MATERIAL PROVIDED:
..............................
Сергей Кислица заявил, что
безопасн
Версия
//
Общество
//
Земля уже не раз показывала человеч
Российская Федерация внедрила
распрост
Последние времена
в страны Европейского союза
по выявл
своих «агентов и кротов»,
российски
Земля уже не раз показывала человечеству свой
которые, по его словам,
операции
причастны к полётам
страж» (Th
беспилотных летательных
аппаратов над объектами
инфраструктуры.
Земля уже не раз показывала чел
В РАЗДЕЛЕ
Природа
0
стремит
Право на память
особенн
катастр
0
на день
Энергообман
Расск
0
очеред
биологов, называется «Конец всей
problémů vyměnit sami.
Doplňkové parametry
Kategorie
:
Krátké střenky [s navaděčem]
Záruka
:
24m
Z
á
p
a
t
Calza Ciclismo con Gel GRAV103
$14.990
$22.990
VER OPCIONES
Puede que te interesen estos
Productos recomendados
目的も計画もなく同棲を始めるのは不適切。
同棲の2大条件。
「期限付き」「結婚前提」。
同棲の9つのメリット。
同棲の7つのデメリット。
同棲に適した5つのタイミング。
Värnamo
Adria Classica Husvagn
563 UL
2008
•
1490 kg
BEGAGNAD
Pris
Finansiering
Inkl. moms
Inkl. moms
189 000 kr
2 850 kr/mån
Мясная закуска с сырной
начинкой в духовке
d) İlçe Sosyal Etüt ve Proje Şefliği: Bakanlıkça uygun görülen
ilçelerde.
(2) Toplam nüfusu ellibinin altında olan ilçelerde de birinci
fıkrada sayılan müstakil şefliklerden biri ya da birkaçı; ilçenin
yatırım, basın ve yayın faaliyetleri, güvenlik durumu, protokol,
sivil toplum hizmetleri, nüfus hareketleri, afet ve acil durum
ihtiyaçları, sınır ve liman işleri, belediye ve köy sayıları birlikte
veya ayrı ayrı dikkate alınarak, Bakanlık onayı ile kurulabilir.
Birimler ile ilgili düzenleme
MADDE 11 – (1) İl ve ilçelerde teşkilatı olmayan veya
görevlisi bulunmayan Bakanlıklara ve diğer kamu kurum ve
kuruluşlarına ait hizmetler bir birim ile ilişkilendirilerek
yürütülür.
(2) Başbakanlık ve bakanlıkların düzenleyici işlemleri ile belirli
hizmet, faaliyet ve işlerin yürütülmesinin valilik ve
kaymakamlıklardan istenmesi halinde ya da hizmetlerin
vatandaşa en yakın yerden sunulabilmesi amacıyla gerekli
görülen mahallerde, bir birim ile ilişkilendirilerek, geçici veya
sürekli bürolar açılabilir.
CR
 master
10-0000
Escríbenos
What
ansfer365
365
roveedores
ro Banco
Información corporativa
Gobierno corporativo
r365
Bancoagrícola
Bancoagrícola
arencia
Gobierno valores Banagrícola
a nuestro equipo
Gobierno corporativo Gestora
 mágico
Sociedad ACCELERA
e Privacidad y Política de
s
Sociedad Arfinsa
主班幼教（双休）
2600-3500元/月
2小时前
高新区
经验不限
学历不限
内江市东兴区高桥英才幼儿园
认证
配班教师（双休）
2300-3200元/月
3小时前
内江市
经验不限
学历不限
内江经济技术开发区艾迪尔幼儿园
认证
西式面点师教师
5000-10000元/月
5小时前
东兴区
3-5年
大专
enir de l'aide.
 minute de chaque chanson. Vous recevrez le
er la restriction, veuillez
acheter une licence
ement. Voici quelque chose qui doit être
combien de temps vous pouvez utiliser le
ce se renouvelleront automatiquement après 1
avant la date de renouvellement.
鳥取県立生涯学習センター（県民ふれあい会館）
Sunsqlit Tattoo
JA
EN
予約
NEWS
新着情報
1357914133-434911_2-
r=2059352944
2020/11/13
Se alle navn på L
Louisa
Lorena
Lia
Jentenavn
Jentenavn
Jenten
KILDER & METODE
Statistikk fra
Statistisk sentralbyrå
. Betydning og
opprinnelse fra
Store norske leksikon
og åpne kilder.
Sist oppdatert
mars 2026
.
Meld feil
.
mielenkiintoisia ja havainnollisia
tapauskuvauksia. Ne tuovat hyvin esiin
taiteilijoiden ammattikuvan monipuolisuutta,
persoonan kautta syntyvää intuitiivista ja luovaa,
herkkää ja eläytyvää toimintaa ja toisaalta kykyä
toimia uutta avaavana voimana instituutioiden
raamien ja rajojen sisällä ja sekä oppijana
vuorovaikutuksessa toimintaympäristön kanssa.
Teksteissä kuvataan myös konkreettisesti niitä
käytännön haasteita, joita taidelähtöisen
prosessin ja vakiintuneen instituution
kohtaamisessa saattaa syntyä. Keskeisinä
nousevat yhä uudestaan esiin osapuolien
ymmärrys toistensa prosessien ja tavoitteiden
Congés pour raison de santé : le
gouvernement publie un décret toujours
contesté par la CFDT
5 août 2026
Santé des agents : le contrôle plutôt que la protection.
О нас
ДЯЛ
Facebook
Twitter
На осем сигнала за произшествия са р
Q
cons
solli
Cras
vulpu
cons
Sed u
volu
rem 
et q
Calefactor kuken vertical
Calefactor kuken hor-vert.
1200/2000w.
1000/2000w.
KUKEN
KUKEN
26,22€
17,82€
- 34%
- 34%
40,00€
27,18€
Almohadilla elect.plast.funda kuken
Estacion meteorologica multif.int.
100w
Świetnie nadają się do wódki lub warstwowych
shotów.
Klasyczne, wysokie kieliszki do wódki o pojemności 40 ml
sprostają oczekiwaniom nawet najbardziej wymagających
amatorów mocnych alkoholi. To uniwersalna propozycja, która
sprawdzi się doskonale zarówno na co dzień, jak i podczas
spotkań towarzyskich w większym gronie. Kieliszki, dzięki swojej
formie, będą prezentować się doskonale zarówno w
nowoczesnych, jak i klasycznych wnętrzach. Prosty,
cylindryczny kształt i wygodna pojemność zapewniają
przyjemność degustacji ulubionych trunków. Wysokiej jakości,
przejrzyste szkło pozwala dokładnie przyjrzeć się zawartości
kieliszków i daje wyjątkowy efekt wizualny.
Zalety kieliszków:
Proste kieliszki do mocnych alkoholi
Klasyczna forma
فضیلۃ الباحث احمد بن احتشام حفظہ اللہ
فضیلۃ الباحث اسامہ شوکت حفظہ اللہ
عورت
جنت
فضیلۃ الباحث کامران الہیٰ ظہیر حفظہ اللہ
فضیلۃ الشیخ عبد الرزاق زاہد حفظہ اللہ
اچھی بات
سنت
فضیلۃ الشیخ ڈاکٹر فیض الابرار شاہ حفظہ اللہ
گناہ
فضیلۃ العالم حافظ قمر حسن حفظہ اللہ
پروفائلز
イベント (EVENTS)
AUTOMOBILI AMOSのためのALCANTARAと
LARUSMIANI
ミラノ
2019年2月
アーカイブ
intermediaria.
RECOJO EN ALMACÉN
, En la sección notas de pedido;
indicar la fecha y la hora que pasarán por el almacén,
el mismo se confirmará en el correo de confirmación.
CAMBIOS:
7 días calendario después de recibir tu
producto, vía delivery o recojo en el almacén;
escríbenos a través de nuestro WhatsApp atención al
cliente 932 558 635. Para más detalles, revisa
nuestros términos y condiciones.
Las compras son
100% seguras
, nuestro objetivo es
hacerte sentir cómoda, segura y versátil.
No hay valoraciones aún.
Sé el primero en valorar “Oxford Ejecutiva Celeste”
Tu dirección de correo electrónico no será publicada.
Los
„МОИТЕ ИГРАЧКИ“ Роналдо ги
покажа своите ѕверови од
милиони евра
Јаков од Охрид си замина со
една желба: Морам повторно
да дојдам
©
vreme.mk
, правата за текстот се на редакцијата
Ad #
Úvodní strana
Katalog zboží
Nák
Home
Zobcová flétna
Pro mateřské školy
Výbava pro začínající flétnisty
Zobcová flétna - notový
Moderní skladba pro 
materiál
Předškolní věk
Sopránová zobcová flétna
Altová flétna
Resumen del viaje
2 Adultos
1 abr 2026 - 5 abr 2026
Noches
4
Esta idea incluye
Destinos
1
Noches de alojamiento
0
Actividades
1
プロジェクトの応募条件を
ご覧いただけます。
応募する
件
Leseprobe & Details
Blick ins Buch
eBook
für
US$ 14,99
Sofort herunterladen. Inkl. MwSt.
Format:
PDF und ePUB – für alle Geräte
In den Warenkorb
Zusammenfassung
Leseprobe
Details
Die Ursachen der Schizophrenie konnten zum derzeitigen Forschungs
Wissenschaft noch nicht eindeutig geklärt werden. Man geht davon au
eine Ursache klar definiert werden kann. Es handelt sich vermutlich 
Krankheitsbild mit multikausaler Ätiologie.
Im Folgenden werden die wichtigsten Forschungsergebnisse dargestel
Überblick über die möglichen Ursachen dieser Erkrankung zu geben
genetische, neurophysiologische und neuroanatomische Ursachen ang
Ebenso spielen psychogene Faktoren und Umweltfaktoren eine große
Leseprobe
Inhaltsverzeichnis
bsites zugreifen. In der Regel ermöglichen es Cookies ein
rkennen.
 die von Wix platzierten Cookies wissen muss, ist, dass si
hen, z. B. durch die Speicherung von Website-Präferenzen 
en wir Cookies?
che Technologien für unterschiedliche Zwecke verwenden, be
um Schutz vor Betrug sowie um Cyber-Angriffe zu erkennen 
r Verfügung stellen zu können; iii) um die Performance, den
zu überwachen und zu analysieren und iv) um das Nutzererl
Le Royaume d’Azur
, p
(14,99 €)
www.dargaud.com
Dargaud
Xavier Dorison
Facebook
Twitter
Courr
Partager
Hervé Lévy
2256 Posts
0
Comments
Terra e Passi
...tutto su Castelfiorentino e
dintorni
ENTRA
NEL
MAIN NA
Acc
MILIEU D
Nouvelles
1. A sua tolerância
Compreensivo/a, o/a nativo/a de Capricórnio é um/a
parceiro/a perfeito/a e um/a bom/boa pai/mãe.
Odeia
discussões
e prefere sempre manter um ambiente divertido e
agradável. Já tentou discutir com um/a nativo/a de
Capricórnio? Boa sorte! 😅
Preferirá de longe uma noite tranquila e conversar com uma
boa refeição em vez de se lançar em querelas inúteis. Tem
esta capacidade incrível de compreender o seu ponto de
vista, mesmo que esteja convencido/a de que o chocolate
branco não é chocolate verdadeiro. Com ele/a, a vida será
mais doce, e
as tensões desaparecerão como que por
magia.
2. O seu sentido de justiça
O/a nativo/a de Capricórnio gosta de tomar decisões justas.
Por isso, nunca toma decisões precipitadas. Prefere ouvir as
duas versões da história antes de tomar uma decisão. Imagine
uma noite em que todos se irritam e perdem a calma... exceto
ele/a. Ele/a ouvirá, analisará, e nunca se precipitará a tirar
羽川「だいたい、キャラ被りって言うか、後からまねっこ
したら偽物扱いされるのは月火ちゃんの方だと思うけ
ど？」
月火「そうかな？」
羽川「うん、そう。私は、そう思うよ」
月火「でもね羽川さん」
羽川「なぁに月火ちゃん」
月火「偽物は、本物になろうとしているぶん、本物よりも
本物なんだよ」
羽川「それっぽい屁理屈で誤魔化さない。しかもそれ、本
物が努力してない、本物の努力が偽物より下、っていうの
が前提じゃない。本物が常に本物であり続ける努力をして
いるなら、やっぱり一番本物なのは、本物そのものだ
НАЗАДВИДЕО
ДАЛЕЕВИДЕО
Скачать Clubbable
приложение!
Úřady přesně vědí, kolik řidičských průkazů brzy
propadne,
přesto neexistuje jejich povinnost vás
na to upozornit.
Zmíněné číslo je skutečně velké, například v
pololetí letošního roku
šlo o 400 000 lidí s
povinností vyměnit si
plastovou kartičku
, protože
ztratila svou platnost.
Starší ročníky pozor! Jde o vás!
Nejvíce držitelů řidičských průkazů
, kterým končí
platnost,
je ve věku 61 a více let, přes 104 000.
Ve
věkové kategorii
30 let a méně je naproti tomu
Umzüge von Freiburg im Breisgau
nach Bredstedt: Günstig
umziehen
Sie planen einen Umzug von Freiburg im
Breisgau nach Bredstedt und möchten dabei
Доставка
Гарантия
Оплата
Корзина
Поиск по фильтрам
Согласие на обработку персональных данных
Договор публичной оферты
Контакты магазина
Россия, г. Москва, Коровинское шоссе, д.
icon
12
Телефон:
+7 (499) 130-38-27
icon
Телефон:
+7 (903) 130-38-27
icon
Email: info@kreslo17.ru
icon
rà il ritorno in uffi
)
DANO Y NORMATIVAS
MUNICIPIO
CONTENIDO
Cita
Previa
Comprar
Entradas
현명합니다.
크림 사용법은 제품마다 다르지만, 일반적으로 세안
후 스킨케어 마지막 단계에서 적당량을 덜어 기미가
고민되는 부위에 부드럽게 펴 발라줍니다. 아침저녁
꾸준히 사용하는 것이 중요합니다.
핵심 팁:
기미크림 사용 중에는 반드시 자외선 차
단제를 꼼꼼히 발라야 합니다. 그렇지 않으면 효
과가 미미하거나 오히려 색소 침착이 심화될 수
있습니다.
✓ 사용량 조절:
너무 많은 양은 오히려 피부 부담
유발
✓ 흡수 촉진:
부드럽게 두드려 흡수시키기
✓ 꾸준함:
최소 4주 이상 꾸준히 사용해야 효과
..............................
WHAT YOU NEED TO DO:
Only the number is wanted: how many lines of the material above include the word "chocolate"?

ANSWER BOX:
2